Required action –
Return the material exactly, first line through the line containing "### **Profile 1", and nothing more. Pictures stay out.

※ ※ ※

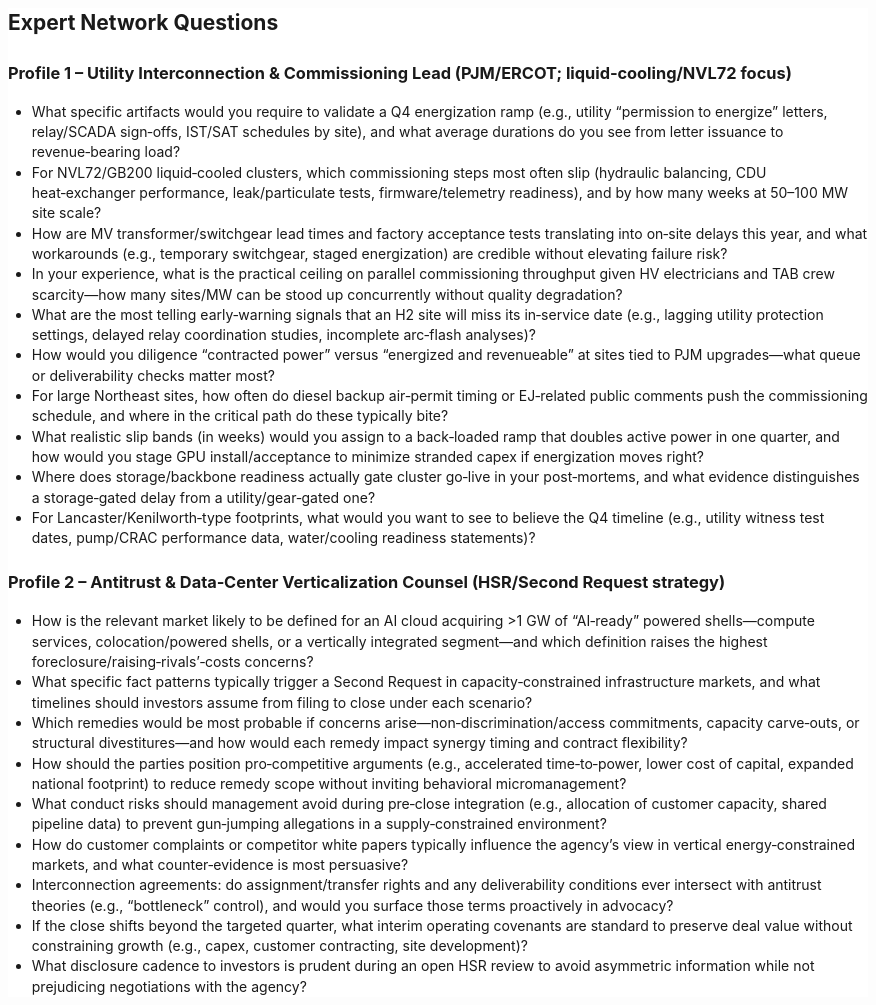 ## Expert Network Questions

### **Profile 1 – Utility Interconnection & Commissioning Lead (PJM/ERCOT; liquid‑cooling/NVL72 focus)**
- What specific artifacts would you require to validate a Q4 energization ramp (e.g., utility “permission to energize” letters, relay/SCADA sign‑offs, IST/SAT schedules by site), and what average durations do you see from letter issuance to revenue‑bearing load?
- For NVL72/GB200 liquid‑cooled clusters, which commissioning steps most often slip (hydraulic balancing, CDU heat‑exchanger performance, leak/particulate tests, firmware/telemetry readiness), and by how many weeks at 50–100 MW site scale?
- How are MV transformer/switchgear lead times and factory acceptance tests translating into on‑site delays this year, and what workarounds (e.g., temporary switchgear, staged energization) are credible without elevating failure risk?
- In your experience, what is the practical ceiling on parallel commissioning throughput given HV electricians and TAB crew scarcity—how many sites/MW can be stood up concurrently without quality degradation?
- What are the most telling early‑warning signals that an H2 site will miss its in‑service date (e.g., lagging utility protection settings, delayed relay coordination studies, incomplete arc‑flash analyses)?
- How would you diligence “contracted power” versus “energized and revenueable” at sites tied to PJM upgrades—what queue or deliverability checks matter most?
- For large Northeast sites, how often do diesel backup air‑permit timing or EJ‑related public comments push the commissioning schedule, and where in the critical path do these typically bite?
- What realistic slip bands (in weeks) would you assign to a back‑loaded ramp that doubles active power in one quarter, and how would you stage GPU install/acceptance to minimize stranded capex if energization moves right?
- Where does storage/backbone readiness actually gate cluster go‑live in your post‑mortems, and what evidence distinguishes a storage‑gated delay from a utility/gear‑gated one?
- For Lancaster/Kenilworth‑type footprints, what would you want to see to believe the Q4 timeline (e.g., utility witness test dates, pump/CRAC performance data, water/cooling readiness statements)?

### **Profile 2 – Antitrust & Data‑Center Verticalization Counsel (HSR/Second Request strategy)**
- How is the relevant market likely to be defined for an AI cloud acquiring >1 GW of “AI‑ready” powered shells—compute services, colocation/powered shells, or a vertically integrated segment—and which definition raises the highest foreclosure/raising‑rivals’‑costs concerns?
- What specific fact patterns typically trigger a Second Request in capacity‑constrained infrastructure markets, and what timelines should investors assume from filing to close under each scenario?
- Which remedies would be most probable if concerns arise—non‑discrimination/access commitments, capacity carve‑outs, or structural divestitures—and how would each remedy impact synergy timing and contract flexibility?
- How should the parties position pro‑competitive arguments (e.g., accelerated time‑to‑power, lower cost of capital, expanded national footprint) to reduce remedy scope without inviting behavioral micromanagement?
- What conduct risks should management avoid during pre‑close integration (e.g., allocation of customer capacity, shared pipeline data) to prevent gun‑jumping allegations in a supply‑constrained environment?
- How do customer complaints or competitor white papers typically influence the agency’s view in vertical energy‑constrained markets, and what counter‑evidence is most persuasive?
- Interconnection agreements: do assignment/transfer rights and any deliverability conditions ever intersect with antitrust theories (e.g., “bottleneck” control), and would you surface those terms proactively in advocacy?
- If the close shifts beyond the targeted quarter, what interim operating covenants are standard to preserve deal value without constraining growth (e.g., capex, customer contracting, site development)?
- What disclosure cadence to investors is prudent during an open HSR review to avoid asymmetric information while not prejudicing negotiations with the agency?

※ ※ ※

Solution to the problem –
 ## Expert Network Questions

### **Profile 1 – Utility Interconnection & Commissioning Lead (PJM/ERCOT; liquid‑cooling/NVL72 focus)**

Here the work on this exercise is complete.